Affordable Housing Policy Risks in High-Growth Tourism Towns: The Breckenridge Runway Neighborhood Case Study
In the shadow of the Rocky Mountains, Breckenridge, Colorado, has long epitomized the allure of high-growth tourism towns. Its ski slopes, luxury resorts, and year-round outdoor attractions have fueled a real estate boom, but this prosperity has come at a cost: a housing crisis that threatens to displace local workers and destabilize the community. The town's latest initiative, the Runway Neighborhood, aims to address this imbalance through a mix of deed-restricted housing, accessory dwelling units (ADUs), and geothermal energy systems. Yet, the project underscores a broader tension between short-term rental growth and long-term affordability—a tension that investors must navigate carefully in mountain markets.
The Runway Neighborhood: A Model for Equity-Driven Development
The Runway Neighborhood, a 148-unit for-sale workforce housing project on 24 acres of town-owned land, represents Breckenridge's most ambitious effort to date. Approved in May 2025, the development includes single-family homes, townhomes, and duplexes priced between $351,000 and $1.3 million. Approximately 95% of units are deed-restricted to residents earning 85% to 180% of the area median income (AMI), with annual appreciation capped at 3% for certain units. The project also incorporates geothermal energy, reducing long-term utility costs and aligning with the town's sustainability goals.
However, the initiative has faced pushback. Critics argue that even with AMI-based pricing, the units remain unaffordable for many local workers when factoring in childcare, groceries, and heating. The Breckenridge Social Equity Advisory Committee has called for a points-based lottery system to prioritize longtime residents and local employees, while others warn that accessory dwelling units (ADUs) could inadvertently benefit higher-income buyers. These debates highlight the fragility of balancing affordability with market realities.

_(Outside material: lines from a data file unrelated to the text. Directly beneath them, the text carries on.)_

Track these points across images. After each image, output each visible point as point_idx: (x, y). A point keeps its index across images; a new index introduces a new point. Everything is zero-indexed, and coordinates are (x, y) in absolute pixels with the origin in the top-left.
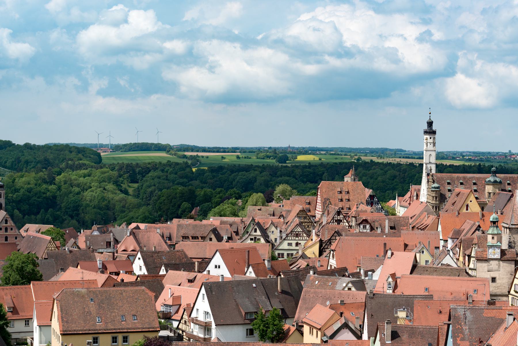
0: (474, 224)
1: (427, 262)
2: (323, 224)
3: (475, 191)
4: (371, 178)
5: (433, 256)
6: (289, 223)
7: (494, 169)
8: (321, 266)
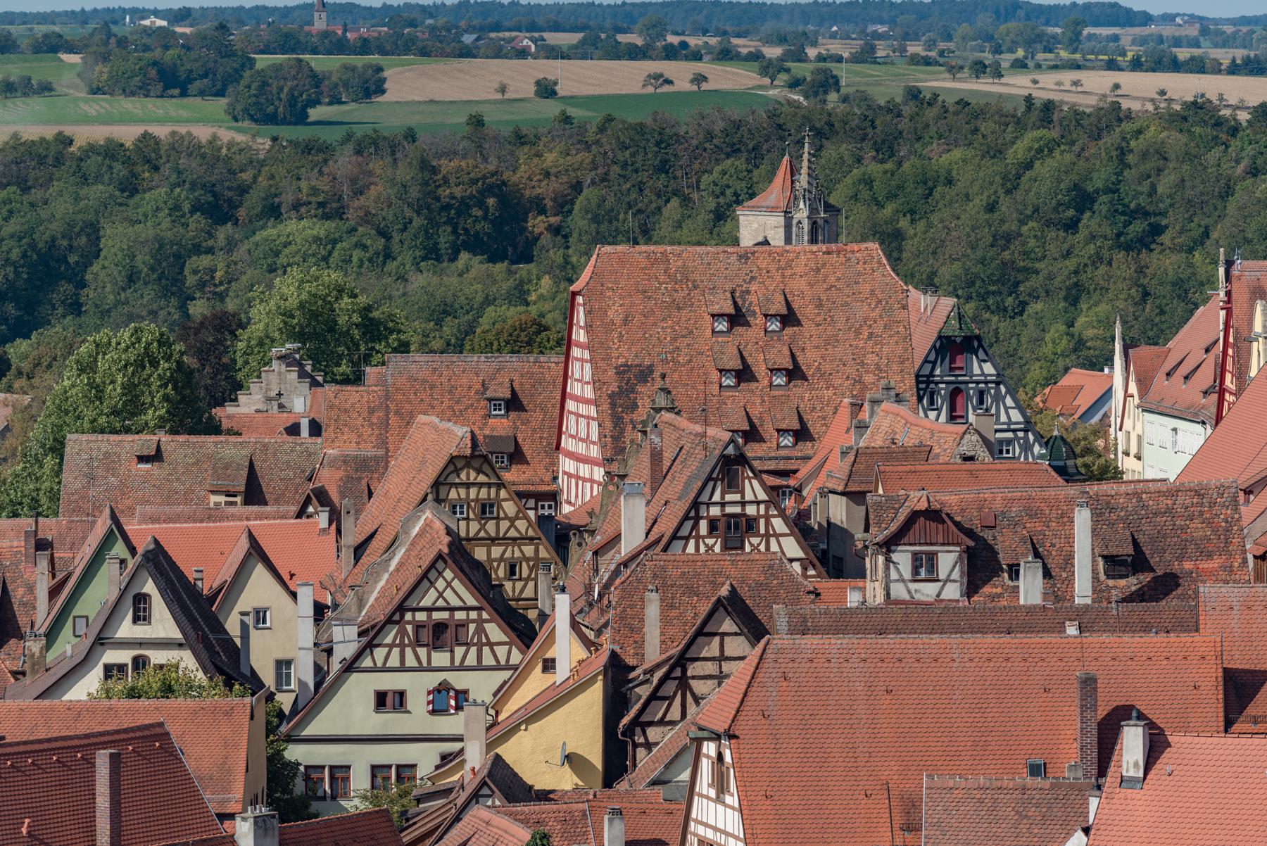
6: (377, 544)
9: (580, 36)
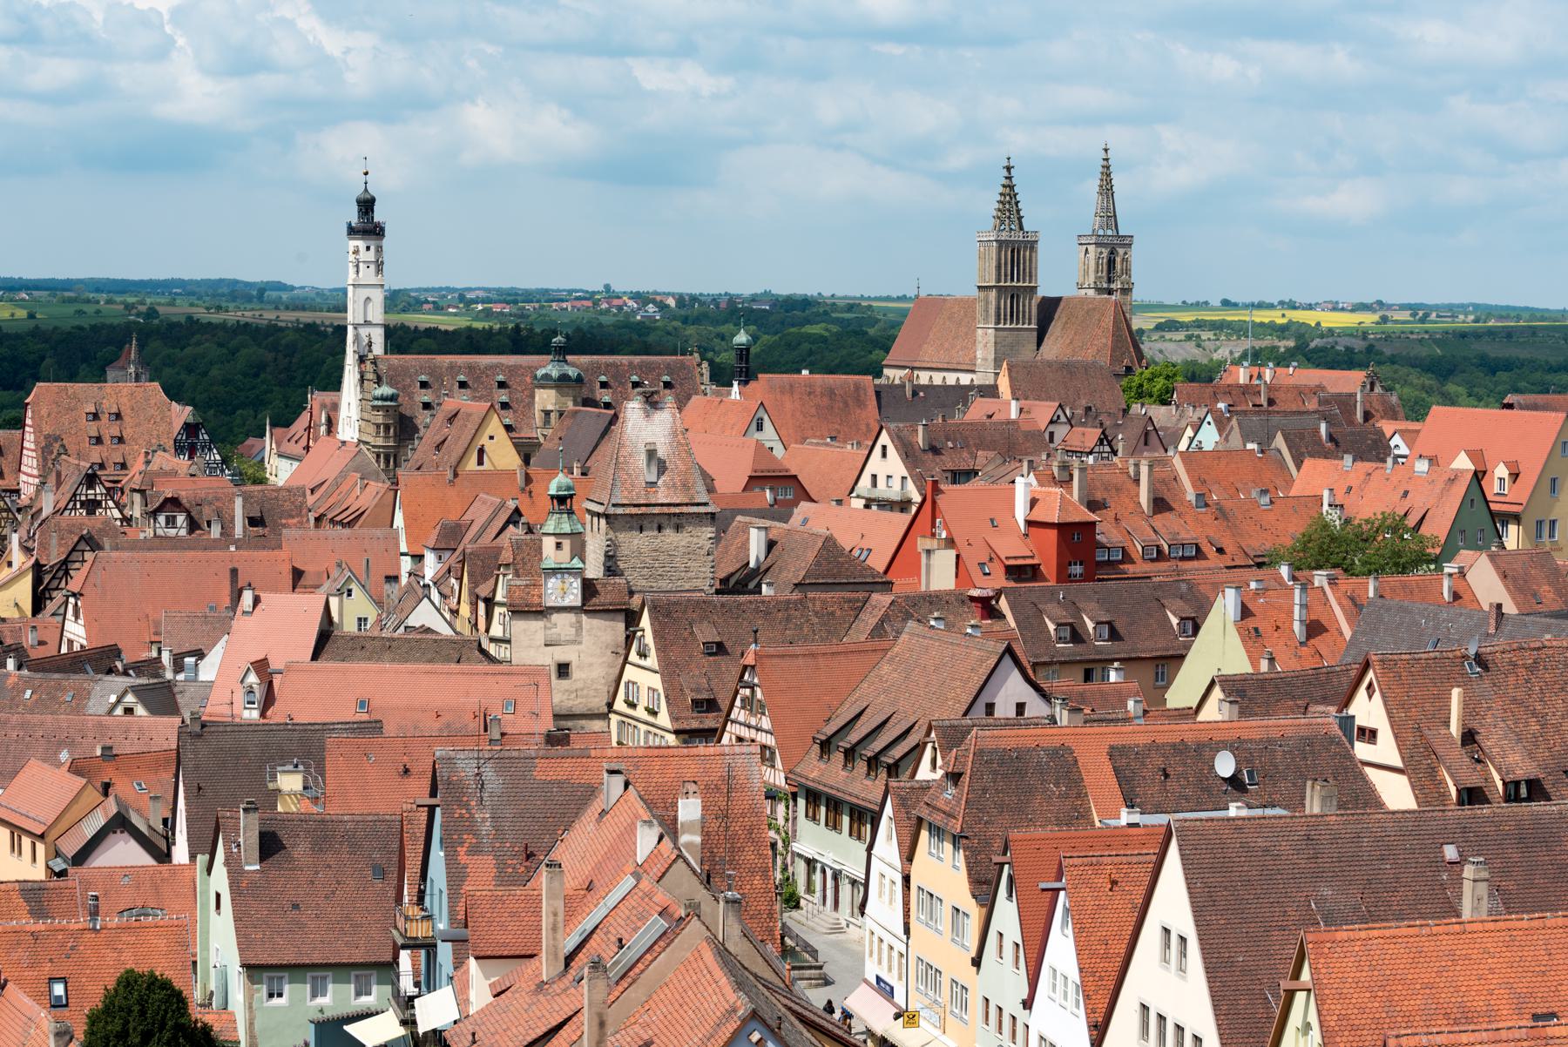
0: (503, 505)
1: (362, 621)
2: (44, 514)
3: (505, 406)
4: (190, 371)
5: (379, 603)
7: (558, 339)
8: (41, 643)
9: (46, 293)
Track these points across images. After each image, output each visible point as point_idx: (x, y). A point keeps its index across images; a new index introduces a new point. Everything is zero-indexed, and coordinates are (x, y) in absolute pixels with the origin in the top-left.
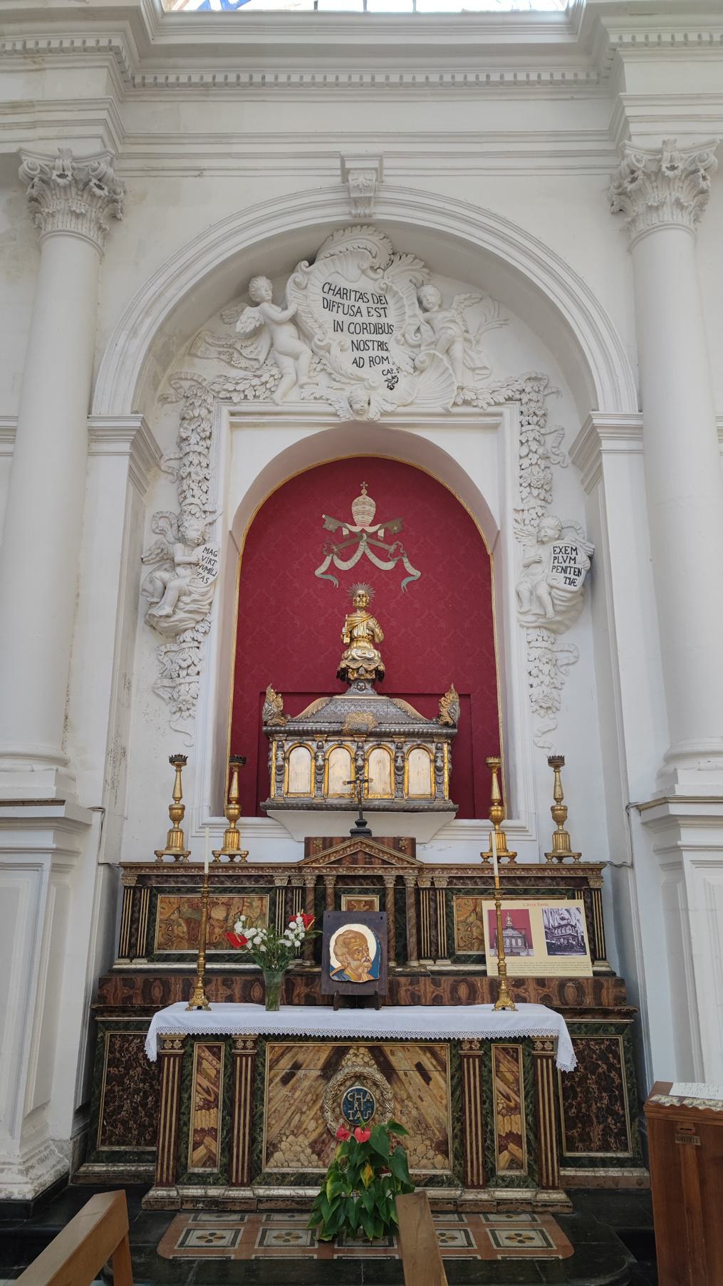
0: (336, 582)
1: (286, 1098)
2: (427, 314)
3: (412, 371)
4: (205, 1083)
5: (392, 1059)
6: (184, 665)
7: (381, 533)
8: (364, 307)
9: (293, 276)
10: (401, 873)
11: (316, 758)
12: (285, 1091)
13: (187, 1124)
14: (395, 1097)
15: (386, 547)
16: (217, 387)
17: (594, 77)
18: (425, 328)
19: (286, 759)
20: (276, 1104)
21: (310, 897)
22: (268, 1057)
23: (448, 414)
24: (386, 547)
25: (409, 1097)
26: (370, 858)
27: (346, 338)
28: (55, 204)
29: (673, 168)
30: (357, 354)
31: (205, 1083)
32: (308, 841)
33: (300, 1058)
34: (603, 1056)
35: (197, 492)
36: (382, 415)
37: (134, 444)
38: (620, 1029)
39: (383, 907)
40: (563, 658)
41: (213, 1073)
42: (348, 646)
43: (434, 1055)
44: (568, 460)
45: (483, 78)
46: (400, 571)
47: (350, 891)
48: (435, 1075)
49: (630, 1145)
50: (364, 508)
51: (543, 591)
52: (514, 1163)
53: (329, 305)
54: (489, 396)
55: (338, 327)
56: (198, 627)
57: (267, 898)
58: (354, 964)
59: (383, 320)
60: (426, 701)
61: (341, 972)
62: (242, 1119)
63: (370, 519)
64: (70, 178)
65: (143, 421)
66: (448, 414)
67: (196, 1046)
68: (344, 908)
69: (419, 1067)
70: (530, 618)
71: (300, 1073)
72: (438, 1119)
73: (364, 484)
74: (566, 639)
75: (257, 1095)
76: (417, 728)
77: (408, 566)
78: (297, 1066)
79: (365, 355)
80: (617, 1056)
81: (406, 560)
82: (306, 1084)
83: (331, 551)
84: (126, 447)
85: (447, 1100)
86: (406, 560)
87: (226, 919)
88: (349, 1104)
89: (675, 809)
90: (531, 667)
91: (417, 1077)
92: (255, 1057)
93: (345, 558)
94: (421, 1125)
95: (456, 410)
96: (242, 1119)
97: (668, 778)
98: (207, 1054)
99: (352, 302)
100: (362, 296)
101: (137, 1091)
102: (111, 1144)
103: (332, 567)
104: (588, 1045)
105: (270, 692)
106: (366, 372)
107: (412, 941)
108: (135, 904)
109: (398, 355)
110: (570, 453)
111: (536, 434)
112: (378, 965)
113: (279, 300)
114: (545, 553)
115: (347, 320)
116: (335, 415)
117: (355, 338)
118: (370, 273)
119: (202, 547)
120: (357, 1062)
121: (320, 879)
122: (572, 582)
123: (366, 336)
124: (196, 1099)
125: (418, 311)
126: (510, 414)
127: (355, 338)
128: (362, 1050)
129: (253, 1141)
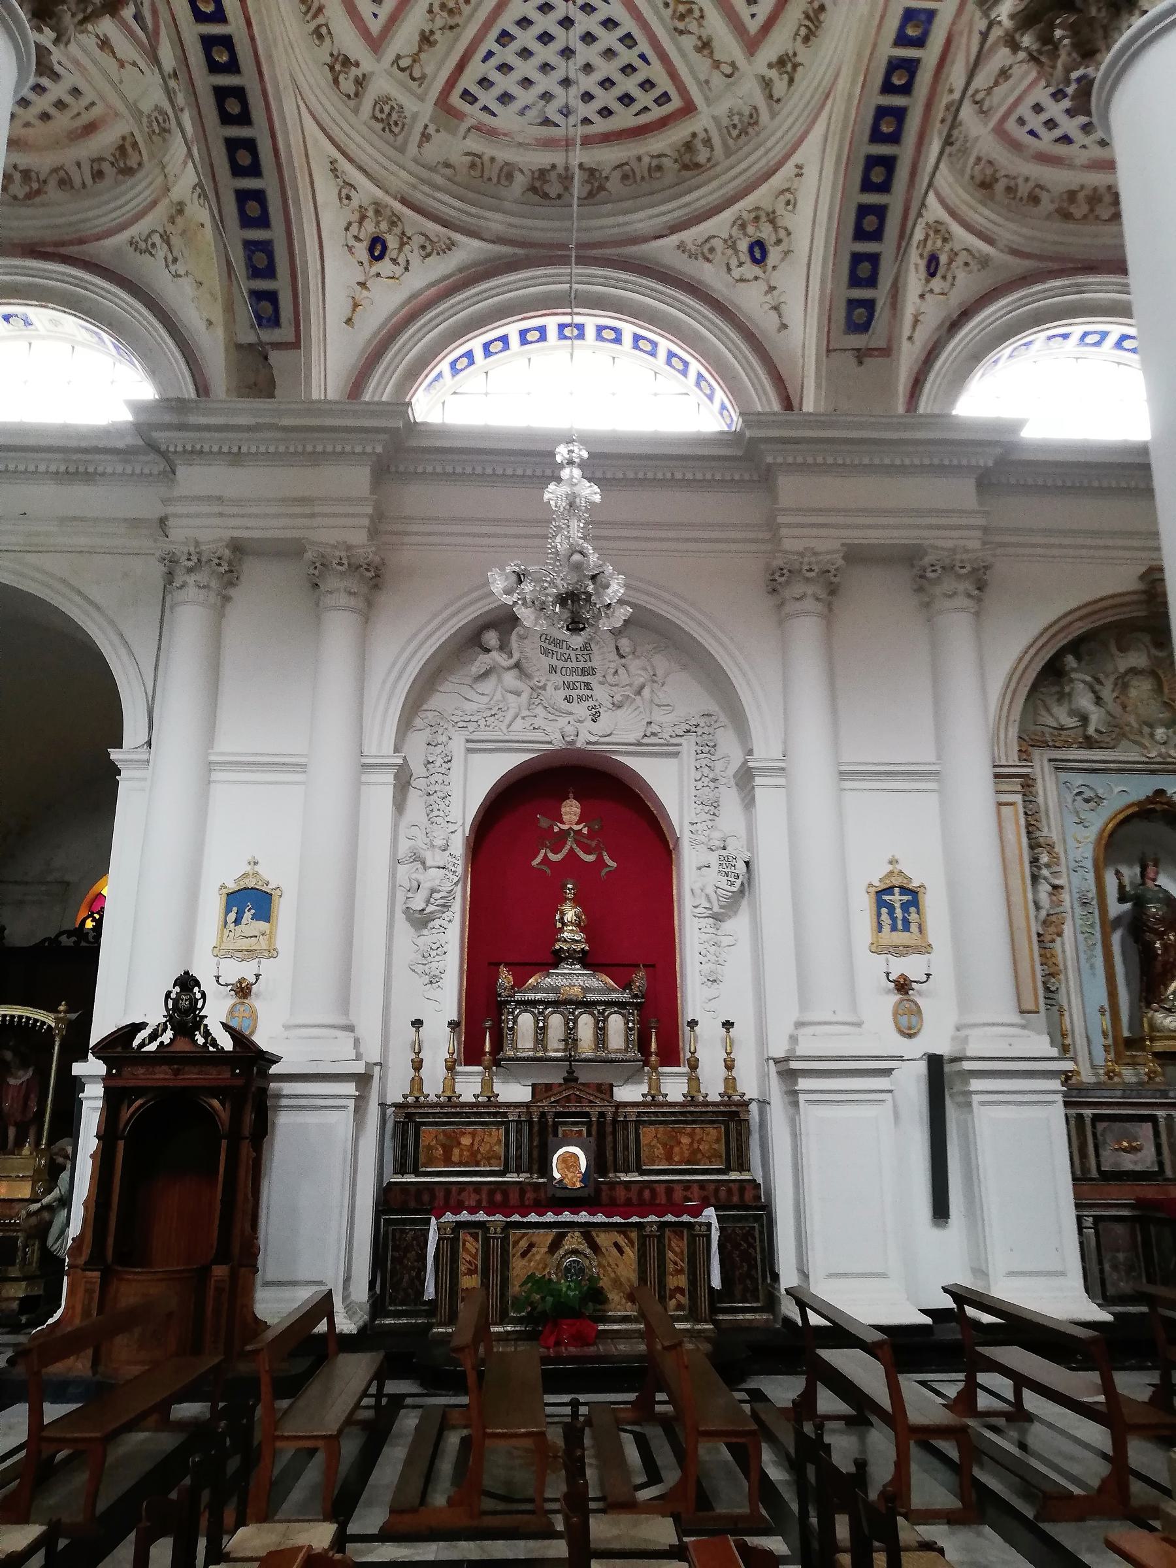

Eminent Domain and the Limits of Policy Tools
While the Runway Neighborhood relies on voluntary agreements and subsidies, the absence of eminent domain in its development is notable. Unlike some high-growth cities that use the tool to acquire land for public housing, Breckenridge has opted for negotiated land swaps and public-private partnerships. For instance, the town exchanged part of the McCain property with the Summit School District to secure 35 units for educators, ensuring that workforce housing remains a priority even if the project's second phase is delayed.
This approach reflects a broader caution in mountain towns, where the emotional and economic stakes of land use are high. A recent $115,000 payout to homeowners after a government land acquisition sparked national attention, underscoring the risks of overreliance on coercive measures. For investors, this signals a shift toward community-centric planning, where transparency and stakeholder engagement are critical to project success.
ADUs: A Double-Edged Sword for Affordability
Accessory dwelling units (ADUs) have emerged as a key strategy for expanding housing supply in Breckenridge. The Runway Neighborhood includes ADUsADUS-- in higher-priced units, a move intended to maximize density and flexibility. Yet, this has raised concerns that ADUs could become a vehicle for wealthier residents to circumvent affordability caps.
The town's development code revisions in 2025—such as increased setbacks and height restrictions—aim to prevent the proliferation of oversized, out-of-scale homes. However, the lack of explicit ADU regulations creates ambiguity. Investors must weigh the potential for ADUs to enhance rental income against the risk of regulatory tightening if affordability goals fall short.
Short-Term Rentals vs. Long-Term Stability
Breckenridge's tourism-driven economy has made short-term rentals (STRs) a lucrative asset class. However, the Runway Neighborhood's focus on deed-restricted, owner-occupied housing signals a deliberate pivot away from this model. By prioritizing local workers, the town seeks to stabilize its labor force and reduce reliance on transient visitors.
This shift carries implications for investors. While STRs offer higher rental yields, they also contribute to housing shortages and regulatory scrutiny. The Runway Neighborhood's success could prompt similar initiatives in other mountain towns, reshaping the real estate landscape. Investors should monitor policy trends and consider diversifying their portfolios to include affordable housing assets, which may offer long-term resilience.
Investment Implications and Strategic Recommendations
For investors, the Runway Neighborhood exemplifies the growing importance of policy alignment in real estate. Key takeaways include:
1. Prioritize Equity-Driven Projects: Developments with deed restrictions and community benefits are more likely to withstand regulatory shifts and maintain long-term value.
2. Diversify Rental Strategies: While STRs remain profitable, a mix of owner-occupied and affordable housing units can mitigate risks associated with market volatility.
3. Engage with Local Governance: Proximity to town councils and planning commissions can provide early insights into policy changes, enabling proactive adjustments to investment strategies.
The Runway Neighborhood's success will depend on its ability to balance affordability with financial viability. If it achieves this, it could serve as a blueprint for other high-growth tourism towns grappling with similar challenges. For now, investors must tread carefully, recognizing that the future of mountain real estate lies not in speculative gains but in sustainable, inclusive development.